The VELOCE study evaluated people on ocrelizumab who were fully B cell depleted and looked at antibody responses to known vaccines, including tetanus, pneumococcal and influenza vaccinations. As part of the study, researchers also introduced a neo-antigen (or antigen protein) called KLH. This was unique because you need to have your native B cells recognize that protein and then mount an immune response.

Many patients have probably been exposed to influenza, have been infected with various strands of influenza, or received the influenza vaccine before and after starting ocrelizumab. That virus would serve as an antigen that your immune system has seen before in the past at the time of vaccination with flu. What is unique about SARS-CoV-2 is that it is a novel virus with no prior exposure to the immune system in the past. So, you can almost think of the COVID-19 vaccination as a unique antigen (if you have not had COVID-19 infection) that your immune system has never seen before. The VELOCE study did show that the antibody response was worrisome - patients treated with ocrelizumab had an 11 fold lower antibody response after the KLH administration compared with control participants at 12 weeks. It’s important to note that this study was following only IgG antibody levels to measure immune response. We know that there are other important immune response factors beyond IgG antibody levels, including your neutralizing antibodies and your T cell response. Therefore, an essential part of this new study is that we will examine the vaccine response by following all of these factors: IgG antibody levels, T cell response, and neutralizing antibodies.

How will this study be conducted?

As part of this study, patients will get their ocrelizumab as they normally would through standard of care. We would need to see patients prior to their COVID-19 vaccination to collect pre-vaccination blood. Patients would then need to be vaccinated with either Pfizer or Moderna vaccines as we are studying mRNA vaccine response. After patients get vaccinated, there would be 4 subsequent patient visits – at 4 weeks, 12 weeks, 24 weeks, and 52 weeks – for blood work to measure patients’ immune responses to the vaccine.

This study will be conducted in a partnership between University of Colorado at Anschutz Medical Campus and New York University.

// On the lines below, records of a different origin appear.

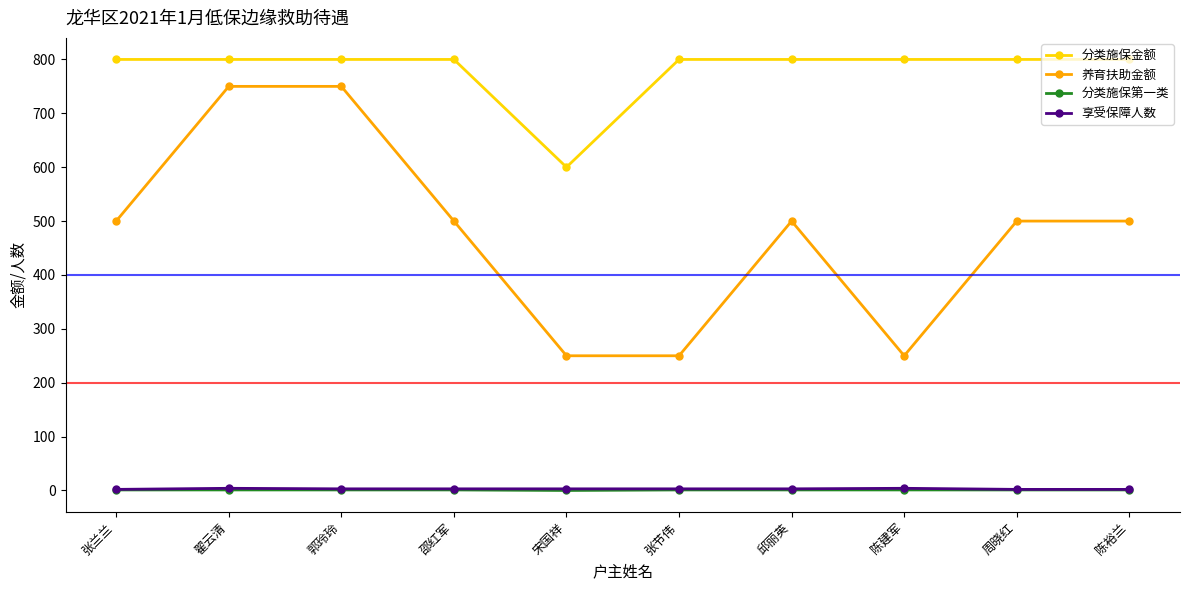

What are all the series names shown in the legend?

分类施保金额, 养育扶助金额, 分类施保第一类, 享受保障人数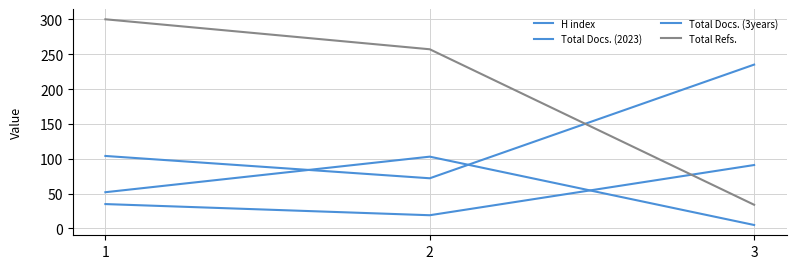

What is the value of the Total Docs. (3years) point at the 3rd from the left?

235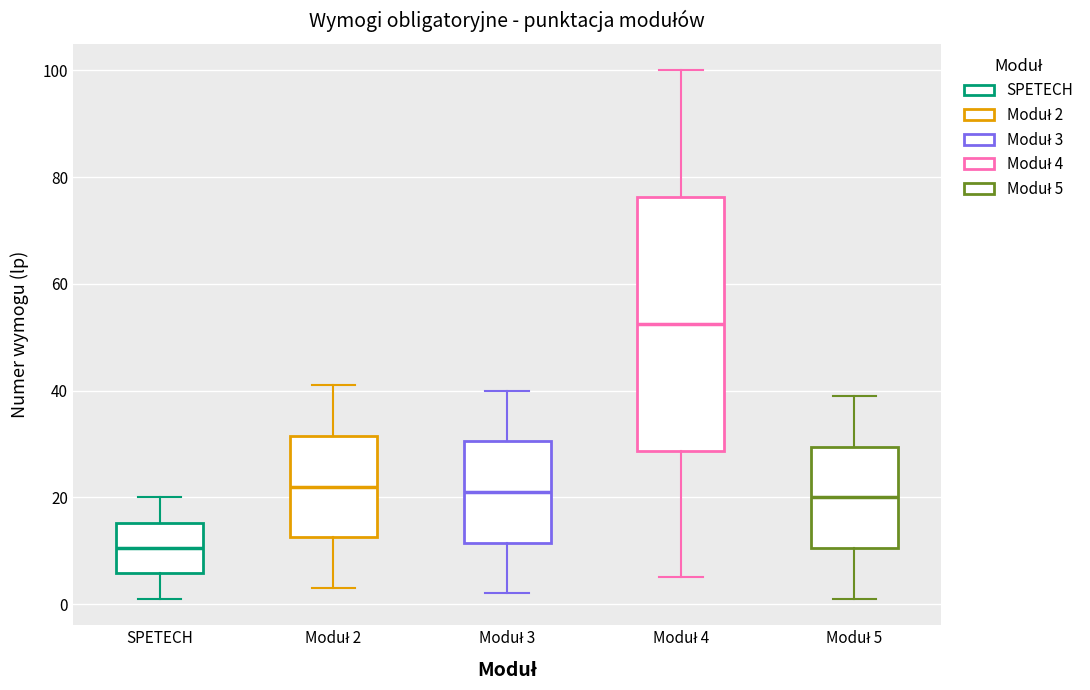

Reading left to right, transcribe this box plot: for each box, give where its median line is, the range the box spans, and where its two whiskers end, as read against the y-axis. The values are not printed on the chart, so give them approximately, as read against the axis.

SPETECH: median 10, box 6 to 16, whiskers 2 to 20
Moduł 2: median 22, box 12 to 32, whiskers 4 to 42
Moduł 3: median 22, box 12 to 30, whiskers 2 to 40
Moduł 4: median 52, box 28 to 76, whiskers 6 to 100
Moduł 5: median 20, box 10 to 30, whiskers 2 to 40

It will include 60 patients total, approximately 30 patients in Colorado and 30 patients in New York State.

What are the potential implications of the study findings?

This study is a starting point which is going to launch into additional studies. Those studies will look at key questions, including: Is the timing of ocrelizumab what’s important? Are there booster strategies that could be helpful? What are the best immune response measures to follow - IgG antibody, neutralizing antibodies, or T cell response? Though it is a small study, it will provide important preliminary data to help inform clinicians about what to expect when vaccinating patients on ocrelizumab.